Connections to continuous variables

Ordinal logistic regression

For ordinal data (e.g., a scale with scores “No”, “Neutral”, and “Yes”), the following rules apply:

\[ P(x \leq k)=p(x=1) + \dots + p(x=k), \text{where } p(x\leq K) = 1 \]

Intuitively, we can think that the regression is measuring the same thing, but the cutoff for making decisions is different. So, we only need to estimate the cumulative logits:

\[ \log(\frac{p(x\leq j)}{p(x > j)}) =\alpha_j+\beta x \]

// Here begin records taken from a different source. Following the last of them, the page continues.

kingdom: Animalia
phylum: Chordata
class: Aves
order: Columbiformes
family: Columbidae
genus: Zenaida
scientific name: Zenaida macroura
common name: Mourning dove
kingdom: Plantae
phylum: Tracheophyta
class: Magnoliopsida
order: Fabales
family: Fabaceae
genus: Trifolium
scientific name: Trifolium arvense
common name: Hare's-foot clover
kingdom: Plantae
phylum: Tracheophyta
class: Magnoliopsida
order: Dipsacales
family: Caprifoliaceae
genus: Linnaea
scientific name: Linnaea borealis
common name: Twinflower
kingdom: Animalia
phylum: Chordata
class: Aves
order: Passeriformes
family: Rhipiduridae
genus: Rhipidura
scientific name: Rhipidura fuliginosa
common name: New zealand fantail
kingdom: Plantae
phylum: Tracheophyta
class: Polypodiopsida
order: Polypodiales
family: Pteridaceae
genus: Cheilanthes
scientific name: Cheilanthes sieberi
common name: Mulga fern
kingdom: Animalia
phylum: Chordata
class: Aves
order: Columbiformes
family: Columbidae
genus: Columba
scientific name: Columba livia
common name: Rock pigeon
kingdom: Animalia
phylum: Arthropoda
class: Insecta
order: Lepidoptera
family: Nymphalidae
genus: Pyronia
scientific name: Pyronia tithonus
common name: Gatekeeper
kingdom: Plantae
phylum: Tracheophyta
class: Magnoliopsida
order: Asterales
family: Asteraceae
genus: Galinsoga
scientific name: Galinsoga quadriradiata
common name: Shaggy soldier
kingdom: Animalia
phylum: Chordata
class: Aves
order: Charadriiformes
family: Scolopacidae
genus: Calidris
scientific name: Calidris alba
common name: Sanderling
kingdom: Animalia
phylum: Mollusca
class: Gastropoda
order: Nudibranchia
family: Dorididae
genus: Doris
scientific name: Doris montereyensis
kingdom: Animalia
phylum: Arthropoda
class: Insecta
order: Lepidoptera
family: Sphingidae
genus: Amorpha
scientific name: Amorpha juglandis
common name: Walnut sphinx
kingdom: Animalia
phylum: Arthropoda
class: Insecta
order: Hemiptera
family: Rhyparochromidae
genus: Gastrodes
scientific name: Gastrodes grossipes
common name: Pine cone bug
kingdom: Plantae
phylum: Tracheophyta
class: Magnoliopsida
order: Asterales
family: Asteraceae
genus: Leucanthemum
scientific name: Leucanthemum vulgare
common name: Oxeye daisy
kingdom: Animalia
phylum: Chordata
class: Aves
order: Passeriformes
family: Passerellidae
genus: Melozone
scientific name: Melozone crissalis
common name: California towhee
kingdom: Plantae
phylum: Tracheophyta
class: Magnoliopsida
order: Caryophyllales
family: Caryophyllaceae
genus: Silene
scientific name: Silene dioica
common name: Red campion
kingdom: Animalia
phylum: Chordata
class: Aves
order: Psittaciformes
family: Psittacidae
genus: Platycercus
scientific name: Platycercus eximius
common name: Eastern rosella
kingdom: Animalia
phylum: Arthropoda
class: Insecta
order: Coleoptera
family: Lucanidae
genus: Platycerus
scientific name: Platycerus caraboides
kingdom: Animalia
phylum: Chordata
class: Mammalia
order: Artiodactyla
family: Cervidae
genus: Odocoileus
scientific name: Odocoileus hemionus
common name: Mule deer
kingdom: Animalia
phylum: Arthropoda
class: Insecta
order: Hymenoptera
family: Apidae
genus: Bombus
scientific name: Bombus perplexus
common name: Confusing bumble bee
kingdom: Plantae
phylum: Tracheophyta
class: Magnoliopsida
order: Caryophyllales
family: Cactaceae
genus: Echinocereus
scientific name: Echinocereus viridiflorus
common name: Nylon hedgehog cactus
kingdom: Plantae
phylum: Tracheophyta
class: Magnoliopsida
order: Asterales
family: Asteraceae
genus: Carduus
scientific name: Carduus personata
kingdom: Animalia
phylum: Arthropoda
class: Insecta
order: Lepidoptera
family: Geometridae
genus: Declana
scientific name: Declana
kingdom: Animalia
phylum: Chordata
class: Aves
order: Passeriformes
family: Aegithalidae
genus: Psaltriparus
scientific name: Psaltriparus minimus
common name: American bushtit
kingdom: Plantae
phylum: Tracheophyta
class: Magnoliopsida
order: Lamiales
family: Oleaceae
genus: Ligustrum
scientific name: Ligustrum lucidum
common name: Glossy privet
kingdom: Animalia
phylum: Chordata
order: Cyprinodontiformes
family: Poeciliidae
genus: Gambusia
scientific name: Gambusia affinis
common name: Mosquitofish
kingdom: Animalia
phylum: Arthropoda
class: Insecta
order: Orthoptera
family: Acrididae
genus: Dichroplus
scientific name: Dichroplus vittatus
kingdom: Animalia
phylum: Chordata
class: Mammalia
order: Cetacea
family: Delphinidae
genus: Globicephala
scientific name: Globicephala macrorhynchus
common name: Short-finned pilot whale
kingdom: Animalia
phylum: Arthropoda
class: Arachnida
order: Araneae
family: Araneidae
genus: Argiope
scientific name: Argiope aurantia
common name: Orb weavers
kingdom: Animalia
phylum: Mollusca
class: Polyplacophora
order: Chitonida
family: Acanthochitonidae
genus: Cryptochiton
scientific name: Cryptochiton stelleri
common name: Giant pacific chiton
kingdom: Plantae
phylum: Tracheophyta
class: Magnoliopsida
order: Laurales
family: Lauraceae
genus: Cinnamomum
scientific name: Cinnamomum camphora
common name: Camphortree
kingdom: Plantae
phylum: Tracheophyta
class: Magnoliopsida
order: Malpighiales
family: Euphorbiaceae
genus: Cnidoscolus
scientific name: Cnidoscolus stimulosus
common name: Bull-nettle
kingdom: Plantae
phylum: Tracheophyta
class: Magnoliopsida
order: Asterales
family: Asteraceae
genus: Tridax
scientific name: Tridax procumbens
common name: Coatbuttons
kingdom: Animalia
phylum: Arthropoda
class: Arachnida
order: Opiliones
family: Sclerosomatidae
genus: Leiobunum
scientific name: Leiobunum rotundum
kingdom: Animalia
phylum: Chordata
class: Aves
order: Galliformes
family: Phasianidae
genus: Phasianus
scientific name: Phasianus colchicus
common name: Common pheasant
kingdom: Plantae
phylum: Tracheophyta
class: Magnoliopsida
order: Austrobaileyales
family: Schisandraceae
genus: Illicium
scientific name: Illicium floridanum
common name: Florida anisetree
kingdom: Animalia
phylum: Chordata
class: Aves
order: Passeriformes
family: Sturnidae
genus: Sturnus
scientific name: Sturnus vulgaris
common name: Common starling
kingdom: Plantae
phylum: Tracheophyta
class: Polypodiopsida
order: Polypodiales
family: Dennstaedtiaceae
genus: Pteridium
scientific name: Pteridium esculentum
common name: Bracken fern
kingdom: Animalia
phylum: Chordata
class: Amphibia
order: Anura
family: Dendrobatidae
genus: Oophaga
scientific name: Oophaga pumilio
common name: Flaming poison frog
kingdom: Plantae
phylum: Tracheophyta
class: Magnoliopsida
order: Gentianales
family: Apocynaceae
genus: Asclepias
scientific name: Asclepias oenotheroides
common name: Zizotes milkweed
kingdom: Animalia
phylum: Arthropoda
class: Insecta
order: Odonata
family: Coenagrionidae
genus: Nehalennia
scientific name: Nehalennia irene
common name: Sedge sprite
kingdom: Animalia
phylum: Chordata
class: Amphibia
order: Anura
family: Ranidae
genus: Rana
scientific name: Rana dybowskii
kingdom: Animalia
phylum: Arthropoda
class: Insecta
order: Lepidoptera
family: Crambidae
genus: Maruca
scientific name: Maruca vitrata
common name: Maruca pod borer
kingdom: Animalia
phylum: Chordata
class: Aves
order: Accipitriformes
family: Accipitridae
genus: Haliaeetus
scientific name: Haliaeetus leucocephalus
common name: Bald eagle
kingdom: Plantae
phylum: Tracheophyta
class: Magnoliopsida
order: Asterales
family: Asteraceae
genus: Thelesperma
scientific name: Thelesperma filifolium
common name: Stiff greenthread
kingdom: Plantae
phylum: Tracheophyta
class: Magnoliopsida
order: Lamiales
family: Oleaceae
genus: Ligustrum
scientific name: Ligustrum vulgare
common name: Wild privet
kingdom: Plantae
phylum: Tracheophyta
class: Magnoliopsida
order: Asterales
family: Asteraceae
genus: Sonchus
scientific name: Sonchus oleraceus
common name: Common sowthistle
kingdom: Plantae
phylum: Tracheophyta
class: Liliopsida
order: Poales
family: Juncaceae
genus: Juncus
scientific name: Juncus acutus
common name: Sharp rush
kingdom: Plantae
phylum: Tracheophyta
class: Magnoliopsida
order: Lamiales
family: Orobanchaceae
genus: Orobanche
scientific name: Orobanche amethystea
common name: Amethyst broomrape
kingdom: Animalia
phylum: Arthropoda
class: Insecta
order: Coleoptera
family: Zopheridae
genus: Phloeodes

Ordinal logistic regression

Illustration: \(\alpha_{-1}=-3,\alpha_{0}=2, \beta=1.5\)

Implications

Finding cut-offs for different ordinal outcomes
If we extend to really continuous case, then we do not need that cut-offs to specific class

Bibliography

Arumugam, Manimozhiyan, Jeroen Raes, Eric Pelletier, Denis Le Paslier, Takuji Yamada, Daniel R Mende, Gabriel R Fernandes, et al. 2011. “Enterotypes of the Human Gut Microbiome.” Nature 473 (7346): 174–80.

D’haeseleer, Patrik. 2006. “How Does DNA Sequence Motif Discovery Work?” Nature Biotechnology 24 (8): 959–61.